TASK ITEM:
Your copy of the listing must be exact and must hold no images.

*** Opening of ENTRIES PROVIDED ***

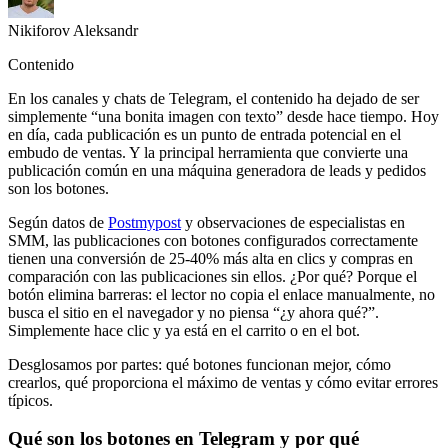
Nikiforov Aleksandr
Contenido
En los canales y chats de Telegram, el contenido ha dejado de ser
simplemente “una bonita imagen con texto” desde hace tiempo. Hoy
en día, cada publicación es un punto de entrada potencial en el
embudo de ventas. Y la principal herramienta que convierte una
publicación común en una máquina generadora de leads y pedidos
son los botones.
Según datos de
Postmypost
y observaciones de especialistas en
SMM, las publicaciones con botones configurados correctamente
tienen una conversión de 25-40% más alta en clics y compras en
comparación con las publicaciones sin ellos. ¿Por qué? Porque el
botón elimina barreras: el lector no copia el enlace manualmente, no
busca el sitio en el navegador y no piensa “¿y ahora qué?”.
Simplemente hace clic y ya está en el carrito o en el bot.
Desglosamos por partes: qué botones funcionan mejor, cómo
crearlos, qué proporciona el máximo de ventas y cómo evitar errores
típicos.
Qué son los botones en Telegram y por qué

*** Close of ENTRIES PROVIDED ***

EXERCISE ANSWER:
Nikiforov Aleksandr
Contenido
En los canales y chats de Telegram, el contenido ha dejado de ser
simplemente “una bonita imagen con texto” desde hace tiempo. Hoy
en día, cada publicación es un punto de entrada potencial en el
embudo de ventas. Y la principal herramienta que convierte una
publicación común en una máquina generadora de leads y pedidos
son los botones.
Según datos de
Postmypost
y observaciones de especialistas en
SMM, las publicaciones con botones configurados correctamente
tienen una conversión de 25-40% más alta en clics y compras en
comparación con las publicaciones sin ellos. ¿Por qué? Porque el
botón elimina barreras: el lector no copia el enlace manualmente, no
busca el sitio en el navegador y no piensa “¿y ahora qué?”.
Simplemente hace clic y ya está en el carrito o en el bot.
Desglosamos por partes: qué botones funcionan mejor, cómo
crearlos, qué proporciona el máximo de ventas y cómo evitar errores
típicos.
Qué son los botones en Telegram y por qué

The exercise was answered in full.